Selain itu, karena pendapatan lokal yang rendah dan rendahnya layanan publik, penduduk Tahiti sangat bergantung pada pasokan makanan dari luar. Impor membatalkan dua pertiga dari kebutuhan pangan, karena lahan pertanian terbatas dan iklim serta tanah tidak cocok untuk tanaman tropis. Selain itu, warga Tahiti mengandalkan industri pariwisata untuk menghasilkan pendapatan, yang sangat sensitif terhadap krisis krisis.
Kesadaran dan tindakan yang diambil
Namun, kesadaran akan masalah yang lebih dalam ini muncul secara bertahap. Beberapa inisiatif telah dilakukan untuk meningkatkan standar hidup di Tahiti. Yang utama terkait dengan diversifikasi sektor ekonomi, pelatihan dan dukungan untuk kegiatan baru, dan upaya penyadaran masyarakat untuk mendorong kesempatan kerja di kalangan warga Tahiti.
Pertama, banyak organisasi seperti Institut Sumber Daya Manusia Tahiti (IRT) telah membuat program untuk melatih dan mendukung kaum muda dari komunitas pedesaan dengan memberi mereka akses ke peluang profesional. Pada saat yang sama, proyek kebangkitan pertanian organik telah disiapkan untuk mendorong produksi lokal dan memungkinkan penduduk untuk makan dengan cara yang lebih sehat dan berkelanjutan.

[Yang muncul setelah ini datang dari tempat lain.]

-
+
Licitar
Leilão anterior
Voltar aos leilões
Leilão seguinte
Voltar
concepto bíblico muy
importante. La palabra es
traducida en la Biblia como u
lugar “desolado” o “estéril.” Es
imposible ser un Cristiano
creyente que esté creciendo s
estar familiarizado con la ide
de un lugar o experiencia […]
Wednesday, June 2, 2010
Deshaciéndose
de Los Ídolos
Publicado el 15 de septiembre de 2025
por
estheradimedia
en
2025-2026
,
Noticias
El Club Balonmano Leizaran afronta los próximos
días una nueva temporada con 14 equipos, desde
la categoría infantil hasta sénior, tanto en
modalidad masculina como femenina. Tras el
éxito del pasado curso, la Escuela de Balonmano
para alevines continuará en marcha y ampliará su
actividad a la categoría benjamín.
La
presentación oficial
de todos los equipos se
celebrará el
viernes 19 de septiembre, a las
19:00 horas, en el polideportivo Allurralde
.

Selain itu, untuk mendorong pertumbuhan ekonomi dan mendorong diversifikasi sektor ekonomi, pemerintah Tahiti telah membuat kebijakan yang mendorong kewirausahaan lokal dan investasi asing. Warga Tahiti sekarang dapat memanfaatkan bantuan publik dan pinjaman bank untuk menjalankan bisnis mereka sendiri. Pemerintah Tahiti juga bermitra dengan perusahaan seperti itu Perusahaan Kepulauan Pasifik (CIP) untuk mempromosikan swasta inisiatif dan modal investasi untuk bisnis lokal.

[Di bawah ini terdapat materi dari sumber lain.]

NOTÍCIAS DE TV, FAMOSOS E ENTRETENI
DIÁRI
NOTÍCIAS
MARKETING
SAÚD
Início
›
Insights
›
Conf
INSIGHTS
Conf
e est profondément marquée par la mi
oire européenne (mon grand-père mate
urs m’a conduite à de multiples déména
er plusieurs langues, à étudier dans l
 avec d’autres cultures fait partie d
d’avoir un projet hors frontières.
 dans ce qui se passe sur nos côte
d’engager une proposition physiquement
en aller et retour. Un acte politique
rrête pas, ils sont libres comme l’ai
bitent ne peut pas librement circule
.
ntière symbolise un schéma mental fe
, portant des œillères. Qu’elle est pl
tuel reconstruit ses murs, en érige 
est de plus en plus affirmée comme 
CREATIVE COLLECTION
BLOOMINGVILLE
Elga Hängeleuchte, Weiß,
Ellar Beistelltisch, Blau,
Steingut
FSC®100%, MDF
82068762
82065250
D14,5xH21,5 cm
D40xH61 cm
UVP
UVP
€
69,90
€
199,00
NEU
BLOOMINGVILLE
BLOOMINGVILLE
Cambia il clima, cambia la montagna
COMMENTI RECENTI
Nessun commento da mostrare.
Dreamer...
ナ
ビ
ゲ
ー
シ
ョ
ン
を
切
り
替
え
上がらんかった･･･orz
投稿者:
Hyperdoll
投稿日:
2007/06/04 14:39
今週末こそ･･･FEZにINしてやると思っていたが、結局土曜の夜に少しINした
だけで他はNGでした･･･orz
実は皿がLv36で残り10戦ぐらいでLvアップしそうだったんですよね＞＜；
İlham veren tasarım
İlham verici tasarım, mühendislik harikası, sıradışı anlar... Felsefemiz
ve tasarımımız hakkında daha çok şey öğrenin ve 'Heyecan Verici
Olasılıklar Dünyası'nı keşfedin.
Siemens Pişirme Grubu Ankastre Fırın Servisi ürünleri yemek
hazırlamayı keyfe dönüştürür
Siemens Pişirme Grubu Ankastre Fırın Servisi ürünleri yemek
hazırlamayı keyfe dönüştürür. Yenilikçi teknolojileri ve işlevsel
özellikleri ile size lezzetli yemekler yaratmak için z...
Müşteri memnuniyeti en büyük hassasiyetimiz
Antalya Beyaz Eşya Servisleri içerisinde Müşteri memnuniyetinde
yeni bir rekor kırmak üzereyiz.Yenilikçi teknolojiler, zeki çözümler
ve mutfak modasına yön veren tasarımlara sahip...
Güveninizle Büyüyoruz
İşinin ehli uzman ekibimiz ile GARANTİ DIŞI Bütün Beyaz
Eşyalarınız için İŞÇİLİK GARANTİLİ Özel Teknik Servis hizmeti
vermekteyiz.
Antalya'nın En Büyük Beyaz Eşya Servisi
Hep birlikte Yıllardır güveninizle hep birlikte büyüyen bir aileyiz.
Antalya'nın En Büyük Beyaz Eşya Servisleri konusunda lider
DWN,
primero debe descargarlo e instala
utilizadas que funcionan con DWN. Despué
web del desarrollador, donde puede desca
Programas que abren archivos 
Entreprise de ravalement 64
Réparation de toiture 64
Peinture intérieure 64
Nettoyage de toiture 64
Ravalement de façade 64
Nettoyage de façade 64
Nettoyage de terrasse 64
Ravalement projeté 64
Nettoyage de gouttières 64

Menuju masa depan yang lebih baik
Meski Tahiti masih bermasalah dengan kemiskinan dan ketidaksetaraan, ada tanda-tanda yang menjanjikan masa depan yang lebih baik. Meningkatkan standar hidup dan menciptakan peluang bagi pemuda dan pengusaha lokal adalah prioritas tertinggi bagi warga Tahiti.
Dengan menerapkan strategi dan proyek untuk menghidupkan kembali pertanian organik, memberi kaum muda akses ke pekerjaan yang stabil dan mendorong diversifikasi dan kewirausahaan lokal, Tahiti berada di posisi yang tepat untuk memperbaiki situasi jangka panjang dan menyediakan sarana bagi penduduknya untuk mengatasi ket ergantungan mereka secara langsung sekrup dunia luar dan industri pariwisata.
Dengan bantuan ekonomi lokal dan bantuan internasional, Tahiti dapat melihat ke masa depan dan fokus untuk menciptakan masa depan yang lebih berkelanjutan dan inklusif.